WORK INSTRUCTION: After reading the data below, copy out every line that contains the word "SQUARE".

DATA FOR PROCESSING:
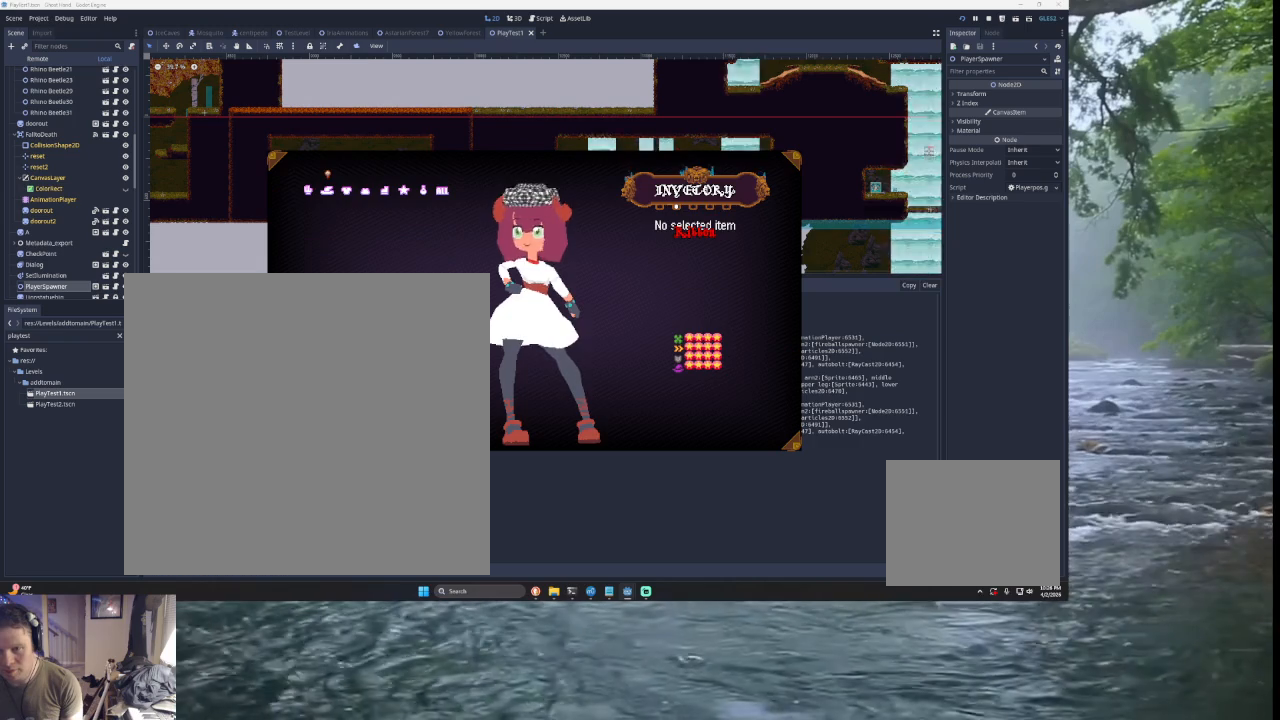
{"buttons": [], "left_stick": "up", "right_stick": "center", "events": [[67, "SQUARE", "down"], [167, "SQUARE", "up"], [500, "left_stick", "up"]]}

--

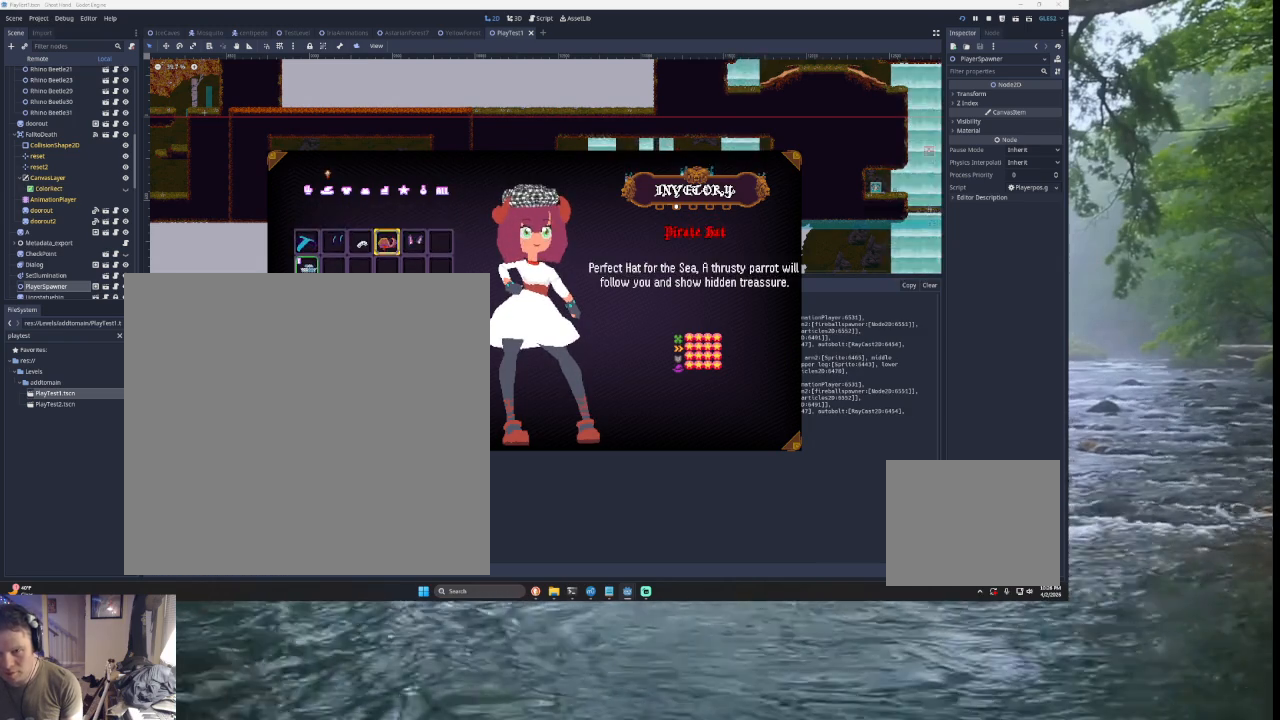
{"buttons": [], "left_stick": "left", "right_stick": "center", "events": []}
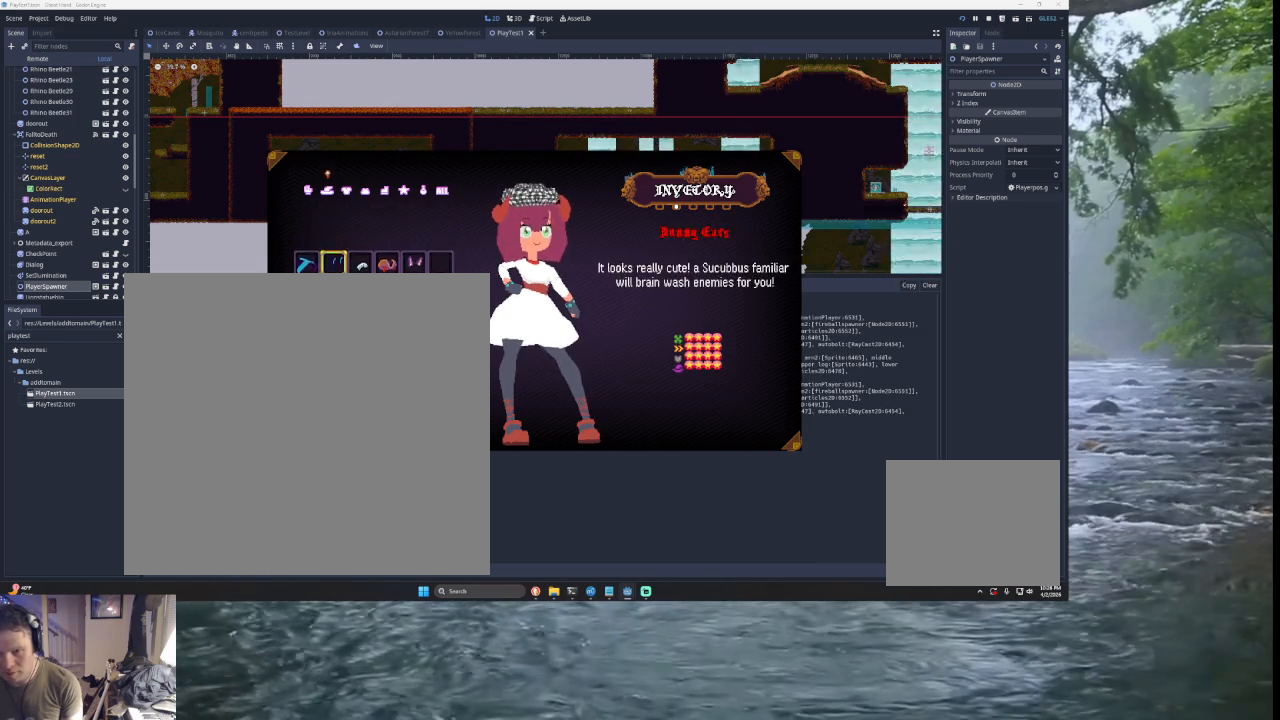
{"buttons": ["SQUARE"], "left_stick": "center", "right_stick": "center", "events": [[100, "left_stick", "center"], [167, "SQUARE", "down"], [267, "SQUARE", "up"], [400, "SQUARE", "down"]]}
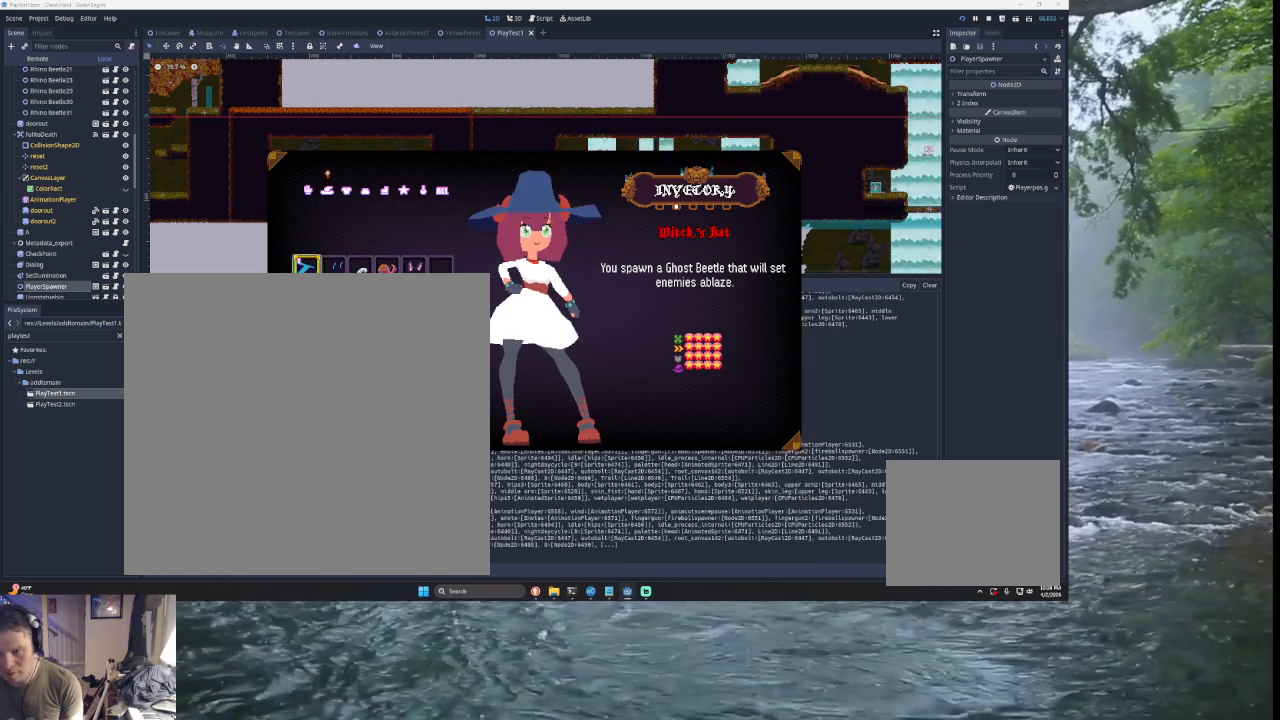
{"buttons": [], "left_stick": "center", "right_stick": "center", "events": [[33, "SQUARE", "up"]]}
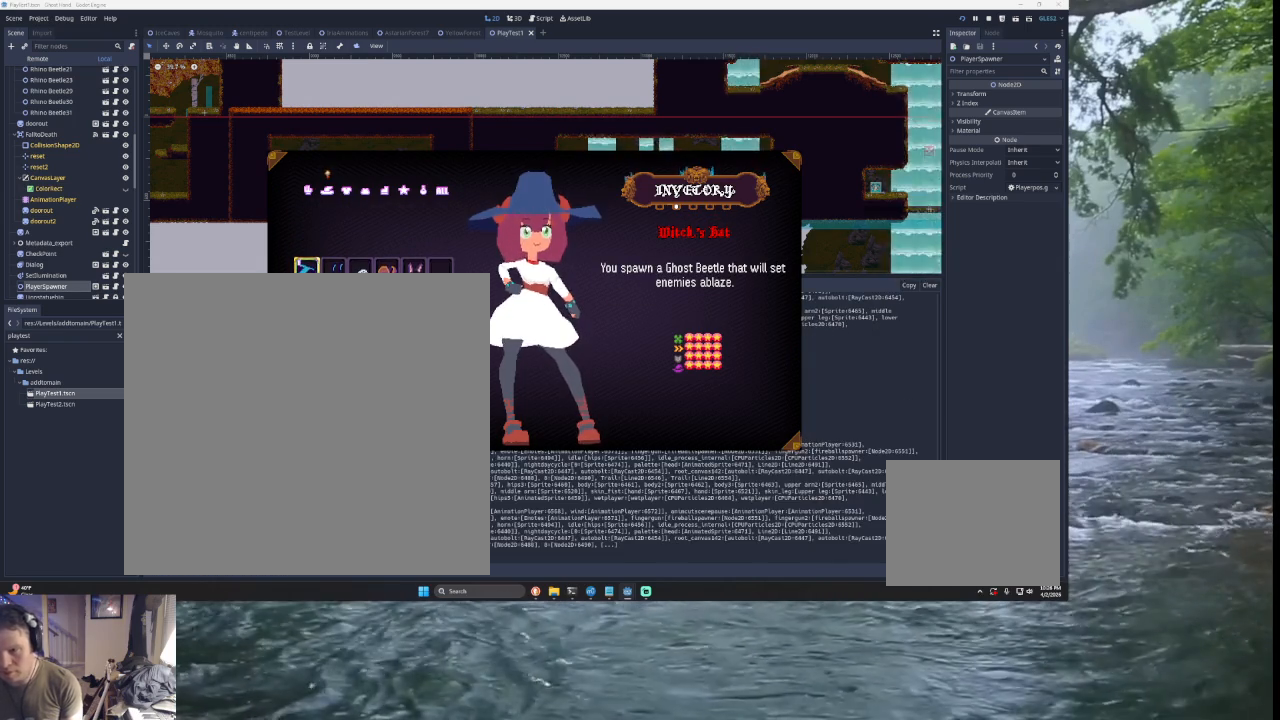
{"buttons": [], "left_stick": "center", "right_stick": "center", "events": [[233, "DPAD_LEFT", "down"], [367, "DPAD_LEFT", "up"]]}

SOLUTION TO THIS TASK:
{"buttons": [], "left_stick": "up", "right_stick": "center", "events": [[67, "SQUARE", "down"], [167, "SQUARE", "up"], [500, "left_stick", "up"]]}
{"buttons": ["SQUARE"], "left_stick": "center", "right_stick": "center", "events": [[100, "left_stick", "center"], [167, "SQUARE", "down"], [267, "SQUARE", "up"], [400, "SQUARE", "down"]]}
{"buttons": [], "left_stick": "center", "right_stick": "center", "events": [[33, "SQUARE", "up"]]}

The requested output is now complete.